As I previously noted, relying on Twitter and Pastebin dumps are not a reliable alternative to a mail list. Others agree with me including Gordon Lyon, the maintainer of seclists.org and author of Nmap. He has launched a replacement Full Disclosure list to pick up the torch. Note that if you were previously subscribed, the list users were not transferred. You will need to subscribe to the new list if you want to continue participating. The new list will be lightly moderated by a small team of volunteers. The community owes great thanks to both John and now Gordon for their service in helping to ensure that researchers have an outlet to disclose. Remember, it is a mail list on the surface; behind the scenes, they deal with an incredible number of trolls, headache, and legal threats. Until you run a list or service like this, you won’t know how emotionally draining it is.
Note: The following mail was voluntarily shared with me and I was granted permission to publish it by a receiving party. It is entirely within my legal right to post this mail.
From: Nicholas Lemonias. (email@example.com)
Date: Tue, Mar 18, 2014 at 9:11 PM
Subject: Abuse from $ISP hosts
I am writing you to launch an official complaint relating to Data
Protection Directives / and Data Protection Act (UK).
Therefore my request relates to the retention of personal and confidential
information by websites hosted by Secunia.

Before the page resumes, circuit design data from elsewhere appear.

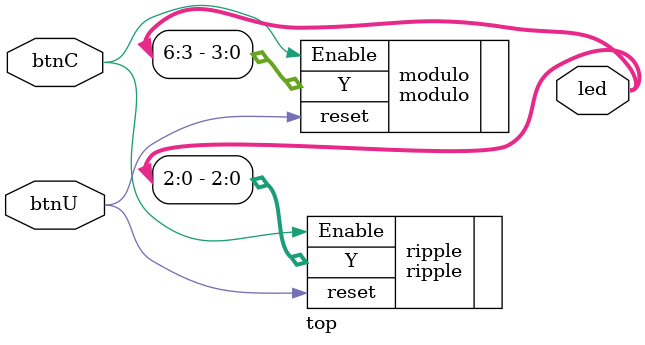
<source format=v>
module top(
    input btnU, btnC,
    output [6:0] led
    );
    
    modulo modulo(
        .Enable(btnC),
        .Y(led[6:3]),
        .reset(btnU)
        );
        
    ripple ripple(
        .Enable(btnC),
        .Y(led[2:0]),
        .reset(btnU)
        );
        
endmodule

</source>
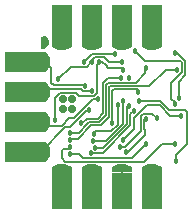
<source format=gbl>
G04 DipTrace 2.4.0.2*
%INECGNCHADCBFR0402.gbl*%
%MOMM*%
%ADD13C,0.127*%
%ADD20R,1.7X1.6*%
%ADD22R,1.7X2.032*%
%ADD24R,1.6X1.7*%
%ADD25R,2.032X1.7*%
%ADD38C,0.711*%
%ADD41C,0.457*%
%FSLAX53Y53*%
G04*
G71*
G90*
G75*
G01*
%LNBottom*%
%LPD*%
X20317Y18869D2*
D13*
Y19121D1*
X18256D1*
X18094Y18959D1*
Y16233D1*
X18089D1*
X15818Y19417D2*
Y19440D1*
X13198D1*
X12963Y19674D1*
Y20915D1*
X12441Y21438D1*
X11278D1*
X10008D1*
X11278Y18898D2*
X12498D1*
Y19146D1*
X15455D1*
X15610Y18991D1*
X16366D1*
X12441Y18898D2*
X11278D1*
X10008D1*
X23897Y16879D2*
X23010D1*
X22115Y17774D1*
X21033D1*
X19940Y16681D1*
Y15744D1*
X19056Y14860D1*
X16863Y18279D2*
X16479D1*
X14849Y16649D1*
X14423D1*
X13818Y16044D1*
X10964D1*
X11278Y16358D1*
X12441D2*
X11278D1*
X10008D1*
X18771Y14227D2*
X19202D1*
X20534Y15559D1*
Y16854D1*
X20721Y17041D1*
X21513D1*
X21874Y16680D1*
X19232Y13769D2*
Y13659D1*
X20846Y15273D1*
Y15773D1*
X20829Y15756D1*
Y16608D1*
X20980D1*
X11278Y13818D2*
X12055D1*
X14147Y15910D1*
X14523D1*
X15986Y17373D1*
X16180D1*
X12441Y13818D2*
X11278D1*
X10008D1*
X18571Y17780D2*
Y16112D1*
X18006Y15547D1*
X16721D1*
X16529Y15355D1*
X18317Y22122D2*
X16376D1*
X15716Y21462D1*
X13818Y22816D2*
Y23978D1*
Y25248D1*
Y12441D2*
Y11278D1*
Y10008D1*
X18898Y22816D2*
Y23978D1*
Y25248D1*
X21438Y22816D2*
Y23978D1*
Y25248D1*
Y12441D2*
Y11278D1*
Y10008D1*
X18898Y12443D2*
Y11278D1*
Y10008D1*
X14531Y15410D2*
X15251D1*
X16004Y16162D1*
Y16191D1*
X16158Y16345D1*
X16997D1*
X17558Y16906D1*
Y19499D1*
X17712Y19653D1*
X20097D1*
X20911Y20467D1*
Y20896D1*
X20896D1*
X20957Y20956D1*
X23387Y17906D2*
Y18041D1*
X23111Y18318D1*
Y19644D1*
X24030Y20563D1*
Y21363D1*
X23912Y21482D1*
X20857D1*
X20011Y22328D1*
X23465Y13075D2*
Y13541D1*
X24446Y14522D1*
Y17174D1*
X24266Y17354D1*
X22908D1*
X22145Y18117D1*
X20390D1*
X23447Y14485D2*
X22293D1*
X20810Y13002D1*
X14107D1*
X13832Y13276D1*
Y13881D1*
X13978Y14027D1*
X14351D1*
X14549Y14225D1*
X16358Y22813D2*
Y23978D1*
Y25248D1*
Y12441D2*
Y11278D1*
Y10008D1*
X14549Y13633D2*
X15307D1*
X15639Y13300D1*
X19790D1*
X20956Y14467D1*
X23559Y20780D2*
X22636D1*
X21242Y19386D1*
X17931D1*
X17820Y19275D1*
Y16746D1*
X17145Y16072D1*
X16329D1*
X15191Y14934D1*
X14647D1*
X14531Y14817D1*
X23459Y22207D2*
X23609D1*
X24306Y21510D1*
Y20317D1*
X23722Y19734D1*
Y18401D1*
X16505Y14759D2*
X17590D1*
X19041Y16211D1*
Y18156D1*
X19032Y18165D1*
X18968Y21394D2*
X17851D1*
X17383Y21863D1*
X16656D1*
X16220Y21427D1*
X16395D1*
X16345D1*
X15949Y21031D1*
X14630D1*
X13551Y19952D1*
X19526Y17737D2*
X19375D1*
Y16183D1*
X17332Y14140D1*
X16686D1*
X16650Y14176D1*
X16980Y21424D2*
X17270D1*
X17551Y21143D1*
X17565D1*
X17782Y20926D1*
X18859D1*
X18996Y20790D1*
X13237Y16496D2*
Y18399D1*
X13657Y18819D1*
X15053D1*
X15323Y18549D1*
X16536D1*
X16785Y18798D1*
Y21201D1*
X17008Y21424D1*
X16980D1*
X16283Y13722D2*
X17284D1*
X19651Y16089D1*
Y17011D1*
X19962Y17321D1*
X18840Y20079D2*
X17756D1*
X17296Y19619D1*
Y17071D1*
X16860Y16635D1*
X15944D1*
X15586Y16277D1*
X15422D1*
X15474Y16225D1*
D41*
X18571Y17780D3*
X19032Y18165D3*
X19526Y17737D3*
X19962Y17321D3*
X20980Y16608D3*
X20390Y18117D3*
X18317Y22122D3*
X18968Y21394D3*
X18996Y20790D3*
X18840Y20079D3*
X15716Y21462D3*
X16395Y21427D3*
X13551Y19952D3*
X16980Y21424D3*
X13237Y16496D3*
X15474Y16225D3*
X15818Y19417D3*
X16180Y17373D3*
X21874Y16680D3*
X23387Y17906D3*
X14531Y15410D3*
Y14817D3*
X14549Y14225D3*
Y13633D3*
X16283Y13722D3*
X16650Y14176D3*
X16505Y14759D3*
X16529Y15355D3*
X18089Y16233D3*
X23897Y16879D3*
X18771Y14227D3*
X19232Y13769D3*
X20317Y18869D3*
X20011Y22328D3*
X20957Y20956D3*
X23459Y22207D3*
X23559Y20780D3*
X23722Y18401D3*
X23465Y13075D3*
X23447Y14485D3*
X20956Y14467D3*
X19563Y20083D3*
X16863Y18279D3*
X16366Y18991D3*
X19056Y14860D3*
D20*
X18898Y23978D3*
X21438D3*
G36*
X20588Y22718D2*
Y23183D1*
X22288D1*
Y22718D1*
X21763Y22448D1*
X21113D1*
X20588Y22718D1*
G37*
G36*
X18048D2*
Y23183D1*
X19748D1*
Y22718D1*
X19223Y22448D1*
X18573D1*
X18048Y22718D1*
G37*
D22*
X18898Y25248D3*
X21438D3*
D20*
X18898Y11278D3*
X21438D3*
D22*
X18898Y10008D3*
X21438D3*
G36*
X22288Y12538D2*
Y12073D1*
X20588D1*
Y12538D1*
X21113Y12808D1*
X21763D1*
X22288Y12538D1*
G37*
G36*
X19748D2*
Y12078D1*
X18048D1*
Y12538D1*
X18573Y12808D1*
X19223D1*
X19748Y12538D1*
G37*
D24*
X11278Y13818D3*
Y16358D3*
Y18898D3*
Y21438D3*
G36*
X12538Y15508D2*
X12073D1*
Y17208D1*
X12538D1*
X12808Y16683D1*
Y16033D1*
X12538Y15508D1*
G37*
G36*
Y12968D2*
X12073D1*
Y14668D1*
X12538D1*
X12808Y14143D1*
Y13493D1*
X12538Y12968D1*
G37*
G36*
Y20588D2*
X12073D1*
Y22288D1*
X12538D1*
X12808Y21763D1*
Y21113D1*
X12538Y20588D1*
G37*
G36*
Y18048D2*
X12073D1*
Y19748D1*
X12538D1*
X12808Y19223D1*
Y18573D1*
X12538Y18048D1*
G37*
D25*
X10008Y21438D3*
Y18898D3*
Y16358D3*
Y13818D3*
D20*
X16358Y11278D3*
X13818D3*
G36*
X14668Y12538D2*
Y12073D1*
X12968D1*
Y12538D1*
X13493Y12808D1*
X14143D1*
X14668Y12538D1*
G37*
G36*
X17208D2*
Y12073D1*
X15508D1*
Y12538D1*
X16033Y12808D1*
X16683D1*
X17208Y12538D1*
G37*
D22*
X16358Y10008D3*
X13818D3*
D20*
X16358Y23978D3*
X13818D3*
D22*
X16358Y25248D3*
X13818D3*
G36*
X12968Y22718D2*
Y23183D1*
X14668D1*
Y22718D1*
X14143Y22448D1*
X13493D1*
X12968Y22718D1*
G37*
G36*
X15508D2*
Y23178D1*
X17208D1*
Y22718D1*
X16683Y22448D1*
X16033D1*
X15508Y22718D1*
G37*
D38*
X14696Y18255D3*
X13902D3*
Y17461D3*
X14696D3*
G36*
X12114Y22538D2*
X12304Y22567D1*
X12451Y22627D1*
X12545Y22703D1*
X12622Y22779D1*
X12685Y22892D1*
X12710Y22957D1*
X12731Y23052D1*
X12741Y23103D1*
X12746Y23185D1*
X12723Y23250D1*
X12685Y23288D1*
X12660Y23314D1*
X12647Y23378D1*
X12652Y23403D1*
X12667Y23454D1*
X12698Y23481D1*
X12616Y23580D1*
X12540Y23530D1*
X12522D1*
X12486Y23619D1*
X12431Y23631D1*
X12329Y23641D1*
X12436Y23389D1*
Y23357D1*
X12428Y23314D1*
X12406Y23304D1*
X12355Y23324D1*
X12291Y23439D1*
X12220Y23611D1*
X12170Y23586D1*
X12115Y23522D1*
X12190Y23332D1*
X12152Y23338D1*
X12114D1*
Y22538D1*
G37*
M02*

</source>
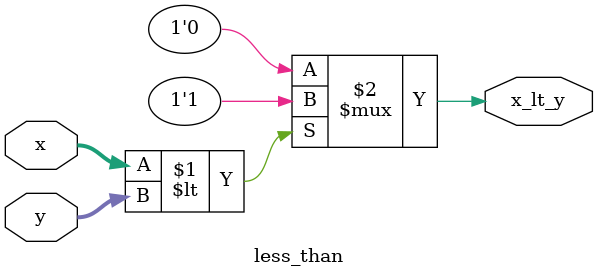
<source format=v>
`timescale 1ns / 1ps

//X < Y Comparator Module
module less_than(x, y, x_lt_y);
	input [3:0] x, y;
	output x_lt_y;
	
	assign x_lt_y = (x < y)?1'b1:1'b0;
	
endmodule

</source>
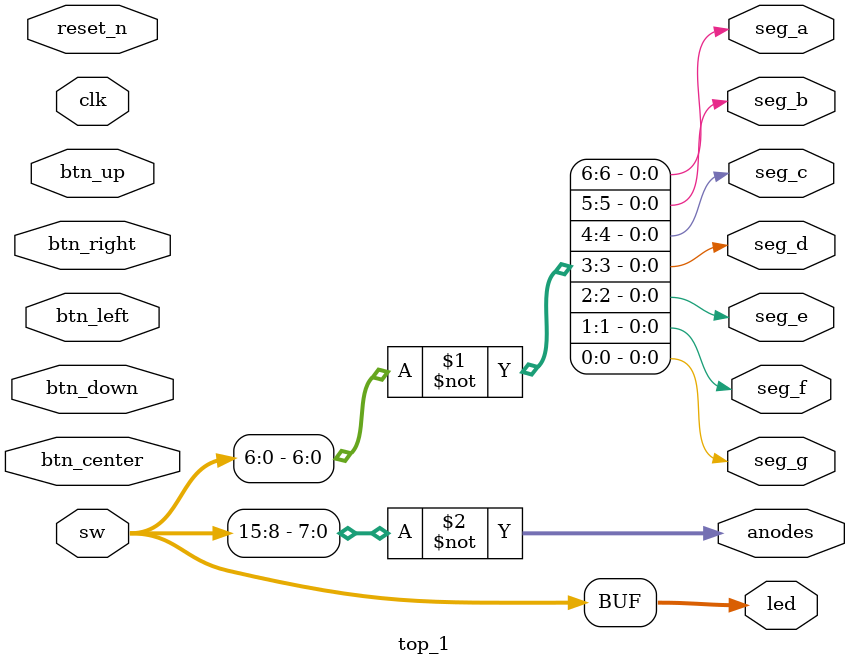
<source format=v>
module top_1
(
    input         clk,
    input         reset_n,

    input         btn_up,
    input         btn_down,
    input         btn_left,
    input         btn_right,
    input         btn_center,

    input  [15:0] sw, 

    output [15:0] led,

    output        seg_a,
    output        seg_b,
    output        seg_c,
    output        seg_d,
    output        seg_e,
    output        seg_f,
    output        seg_g,

    output [ 7:0] anodes
);

    assign led = sw;

    assign { seg_a, seg_b, seg_c, seg_d, seg_e, seg_f, seg_g } = ~ sw [6:0];

    assign anodes = ~ sw [15:8];

endmodule

</source>
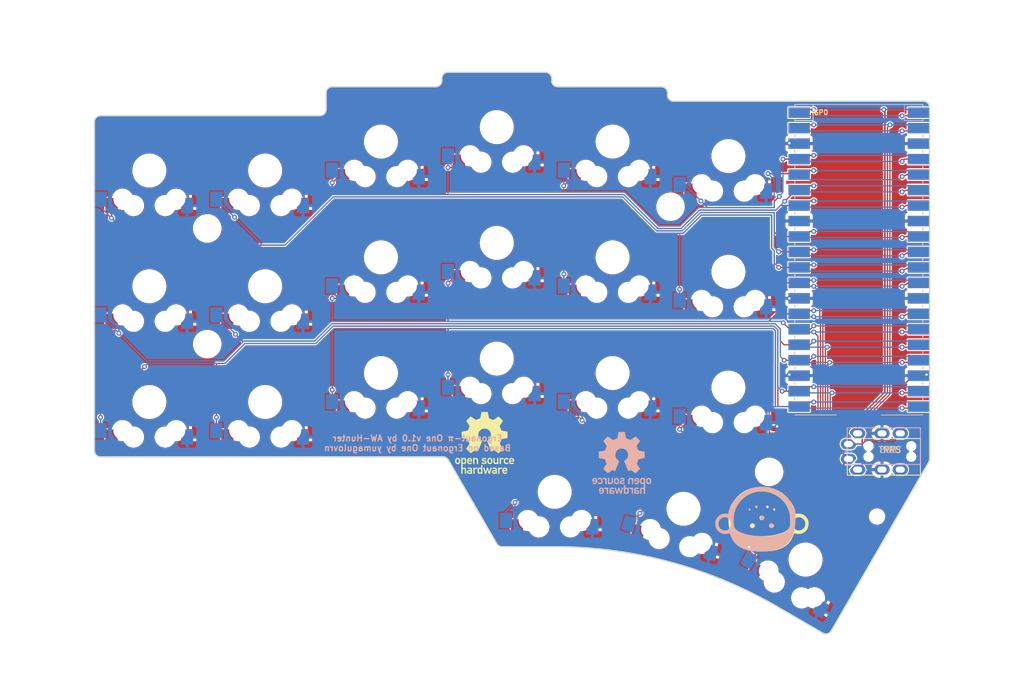
<source format=kicad_pcb>
(kicad_pcb
	(version 20240108)
	(generator "pcbnew")
	(generator_version "8.0")
	(general
		(thickness 1.6)
		(legacy_teardrops no)
	)
	(paper "A4")
	(layers
		(0 "F.Cu" signal)
		(31 "B.Cu" signal)
		(32 "B.Adhes" user "B.Adhesive")
		(33 "F.Adhes" user "F.Adhesive")
		(34 "B.Paste" user)
		(35 "F.Paste" user)
		(36 "B.SilkS" user "B.Silkscreen")
		(37 "F.SilkS" user "F.Silkscreen")
		(38 "B.Mask" user)
		(39 "F.Mask" user)
		(40 "Dwgs.User" user "User.Drawings")
		(41 "Cmts.User" user "User.Comments")
		(42 "Eco1.User" user "User.Eco1")
		(43 "Eco2.User" user "User.Eco2")
		(44 "Edge.Cuts" user)
		(45 "Margin" user)
		(46 "B.CrtYd" user "B.Courtyard")
		(47 "F.CrtYd" user "F.Courtyard")
		(48 "B.Fab" user)
		(49 "F.Fab" user)
		(50 "User.1" user)
		(51 "User.2" user)
		(52 "User.3" user)
		(53 "User.4" user)
		(54 "User.5" user)
		(55 "User.6" user)
		(56 "User.7" user)
		(57 "User.8" user)
		(58 "User.9" user)
	)
	(setup
		(stackup
			(layer "F.SilkS"
				(type "Top Silk Screen")
			)
			(layer "F.Paste"
				(type "Top Solder Paste")
			)
			(layer "F.Mask"
				(type "Top Solder Mask")
				(thickness 0.01)
			)
			(layer "F.Cu"
				(type "copper")
				(thickness 0.035)
			)
			(layer "dielectric 1"
				(type "core")
				(thickness 1.51)
				(material "FR4")
				(epsilon_r 4.5)
				(loss_tangent 0.02)
			)
			(layer "B.Cu"
				(type "copper")
				(thickness 0.035)
			)
			(layer "B.Mask"
				(type "Bottom Solder Mask")
				(thickness 0.01)
			)
			(layer "B.Paste"
				(type "Bottom Solder Paste")
			)
			(layer "B.SilkS"
				(type "Bottom Silk Screen")
			)
			(copper_finish "None")
			(dielectric_constraints no)
		)
		(pad_to_mask_clearance 0)
		(allow_soldermask_bridges_in_footprints no)
		(aux_axis_origin 75 0)
		(grid_origin 75 57.49097)
		(pcbplotparams
			(layerselection 0x00010fc_ffffffff)
			(plot_on_all_layers_selection 0x0000000_00000000)
			(disableapertmacros no)
			(usegerberextensions yes)
			(usegerberattributes no)
			(usegerberadvancedattributes no)
			(creategerberjobfile no)
			(dashed_line_dash_ratio 12.000000)
			(dashed_line_gap_ratio 3.000000)
			(svgprecision 4)
			(plotframeref no)
			(viasonmask no)
			(mode 1)
			(useauxorigin no)
			(hpglpennumber 1)
			(hpglpenspeed 20)
			(hpglpendiameter 15.000000)
			(pdf_front_fp_property_popups yes)
			(pdf_back_fp_property_popups yes)
			(dxfpolygonmode yes)
			(dxfimperialunits yes)
			(dxfusepcbnewfont yes)
			(psnegative no)
			(psa4output no)
			(plotreference yes)
			(plotvalue no)
			(plotfptext yes)
			(plotinvisibletext no)
			(sketchpadsonfab no)
			(subtractmaskfromsilk yes)
			(outputformat 1)
			(mirror no)
			(drillshape 0)
			(scaleselection 1)
			(outputdirectory "gerbers")
		)
	)
	(net 0 "")
	(net 1 "RX")
	(net 2 "Net-(D1-A)")
	(net 3 "Net-(D2-A)")
	(net 4 "Net-(D3-A)")
	(net 5 "Net-(D4-A)")
	(net 6 "Net-(D5-A)")
	(net 7 "Net-(D6-A)")
	(net 8 "TX")
	(net 9 "Net-(D7-A)")
	(net 10 "Net-(D8-A)")
	(net 11 "Net-(D9-A)")
	(net 12 "Net-(D10-A)")
	(net 13 "Net-(D11-A)")
	(net 14 "Net-(D12-A)")
	(net 15 "VCC")
	(net 16 "Net-(D13-A)")
	(net 17 "Net-(D14-A)")
	(net 18 "Net-(D15-A)")
	(net 19 "Net-(D16-A)")
	(net 20 "Net-(D17-A)")
	(net 21 "Net-(D18-A)")
	(net 22 "Net-(D19-A)")
	(net 23 "Net-(D20-A)")
	(net 24 "GND")
	(net 25 "VBUS")
	(net 26 "VBUS_SENSE")
	(net 27 "Net-(D21-A)")
	(footprint "one:KS-27_KS-33_Hotswap_1U_DUAL" (layer "F.Cu") (at 192.153537 130.867912 -30))
	(footprint "one:KS-27_KS-33_Hotswap_1U_DUAL" (layer "F.Cu") (at 122.5 81.24097))
	(footprint "one:Hole_4.2mm" (layer "F.Cu") (at 94 95.49097))
	(footprint "one:Hole_4.2mm" (layer "F.Cu") (at 94 76.49097))
	(footprint "one:KS-27_KS-33_Hotswap_1U_DUAL" (layer "F.Cu") (at 172.135076 122.523186 -15))
	(footprint "one:KS-27_KS-33_Hotswap_1U_DUAL" (layer "F.Cu") (at 103.5 66.99097))
	(footprint "one:Hole_4.2mm" (layer "F.Cu") (at 186.182152 116.463137))
	(footprint "one:KS-27_KS-33_Hotswap_1U_DUAL" (layer "F.Cu") (at 84.5 85.99097))
	(footprint "one:KS-27_KS-33_Hotswap_1U_DUAL" (layer "F.Cu") (at 160.5 62.24097))
	(footprint "one:KS-27_KS-33_Hotswap_1U_DUAL" (layer "F.Cu") (at 122.5 100.24097))
	(footprint "one:en_logo" (layer "F.Cu") (at 185 123.99097))
	(footprint "one:KS-27_KS-33_Hotswap_1U_DUAL" (layer "F.Cu") (at 179.5 83.61597))
	(footprint "one:Hole_2.2mm" (layer "F.Cu") (at 203.89201 123.788716))
	(footprint "one:KS-27_KS-33_Hotswap_1U_DUAL" (layer "F.Cu") (at 179.5 64.61597))
	(footprint "one:KS-27_KS-33_Hotswap_1U_DUAL" (layer "F.Cu") (at 160.5 100.24097))
	(footprint "one:KS-27_KS-33_Hotswap_1U_DUAL" (layer "F.Cu") (at 160.5 81.24097))
	(footprint "RPi_Pico:RPi_Pico_SMD_TH" (layer "F.Cu") (at 200.89 81.62097))
	(footprint "one:KS-27_KS-33_Hotswap_1U_DUAL" (layer "F.Cu") (at 122.5 62.24097))
	(footprint "one:KS-27_KS-33_Hotswap_1U_DUAL" (layer "F.Cu") (at 179.5 102.61597))
	(footprint "one:KS-27_KS-33_Hotswap_1U_DUAL" (layer "F.Cu") (at 103.5 85.99097))
	(footprint "one:KS-27_KS-33_Hotswap_1U_DUAL" (layer "F.Cu") (at 141.5 59.86597))
	(footprint "one:KS-27_KS-33_Hotswap_1U_DUAL" (layer "F.Cu") (at 151 119.7407))
	(footprint "one:KS-27_KS-33_Hotswap_1U_DUAL" (layer "F.Cu") (at 84.5 66.99097))
	(footprint "one:KS-27_KS-33_Hotswap_1U_DUAL" (layer "F.Cu") (at 141.5 97.86597))
	(footprint "one:KS-27_KS-33_Hotswap_1U_DUAL" (layer "F.Cu") (at 103.5 104.99097))
	(footprint "one:Hole_4.2mm" (layer "F.Cu") (at 170 72.92847))
	(footprint "one:OSHW-logo" (layer "F.Cu") (at 139.5 111.708013))
	(footprint "one:KS-27_KS-33_Hotswap_1U_DUAL" (layer "F.Cu") (at 84.5 104.99097))
	(footprint "one:KS-27_KS-33_Hotswap_1U_DUAL" (layer "F.Cu") (at 141.5 78.86597))
	(footprint "Cantor_MX:MJ-4PP-9_Cantor_MX_TX-RX_Crossover"
		(layer "F.Cu")
		(uuid "f84fa52a-66a9-4817-8e33-3d13971d244d")
		(at 211 113.99097 -90)
		(property "Reference" "J1"
			(at -0.889 6.4135 -90)
			(layer "F.Fab")
			(hide yes)
			(uuid "416d57f8-210f-4a20-8399-440da8378606")
			(effects
				(font
					(size 1 1)
					(thickness 0.15)
				)
			)
		)
		(property "Value" "TRRS"
			(at 0 14 -90)
			(layer "F.Fab")
			(hide yes)
			(uuid "4d856f81-bc75-4f09-8b08-c40e6d931c48")
			(effects
				(font
					(size 1 1)
					(thickness 0.15)
				)
			)
		)
		(property "Footprint" ""
			(at 0 0 -90)
			(unlocked yes)
			(layer "F.Fab")
			(hide yes)
			(uuid "ad3d6c89-73fc-4dc5-ba5f-7eba7712efc9")
			(effects
				(font
					(size 1.27 1.27)
				)
			)
		)
		(property "Datasheet" ""
			(at 0 0 -90)
			(unlocked yes)
			(layer "F.Fab")
			(hide yes)
			(uuid "49118ffe-a732-4e4f-94f8-86f1d5de4976")
			(effects
				(font
					(size 1.27 1.27)
				)
			)
		)
		(property "Description" ""
			(at 0 0 -90)
			(unlocked yes)
			(layer "F.Fab")
			(hide yes)
			(uuid "bd1cdb14-31d7-46b4-aee8-9276a1e7e994")
			(effects
				(font
					(size 1.27 1.27)
				)
			)
		)
		(attr through_hole)
		(fp_line
			(start -4.75 12)
			(end 1.25 12)
			(stroke
				(width 0.15)
				(type solid)
			)
			(layer "B.SilkS")
			(uuid "17cf744f-e881-48bf-8cf2-90b0a9001ce4")
		)
		(fp_line
			(start -4.75 12)
			(end -4.75 0)
			(stroke
				(width 0.15)
				(type solid)
			)
			(layer "B.SilkS")
			(uuid "9cc6ba44-7a56-469c-9b5e-696d1b8d792c")
		)
		(fp_line
			(start -4.75 0)
			(end 1.25 0)
			(stroke
				(width 0.15)
				(type solid)
			)
			(la
... [861513 chars truncated]
</source>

These same information are also shared by UK local and governmental
authorities and financial institutions, and thus there are growing
concerns of misuse of such information.
Consequently we would like to request that you please delete ALL records
containing our personal information (names, emails, etc..) in whole, from
your hosted websites (seclists.org) and that distribution of our
information is ceased . We have mistakenly posted to the site, and however
reserve the creation rights to that thread, and also reserve the right to
have all personal information deleted, and ceased from any electronic
dissemination, use either partially or in full.
I hope that the issue is resolved urgently without the involvement of local
I look forward to hearing from you soon.
Thanks in advance,
Update 7:30P EST: Andrew Wallace (aka NetDev) has released a brief statement regarding Full Disclosure. Further, Nicholas Lemonias has threatened me in various ways in a set of emails, all public now.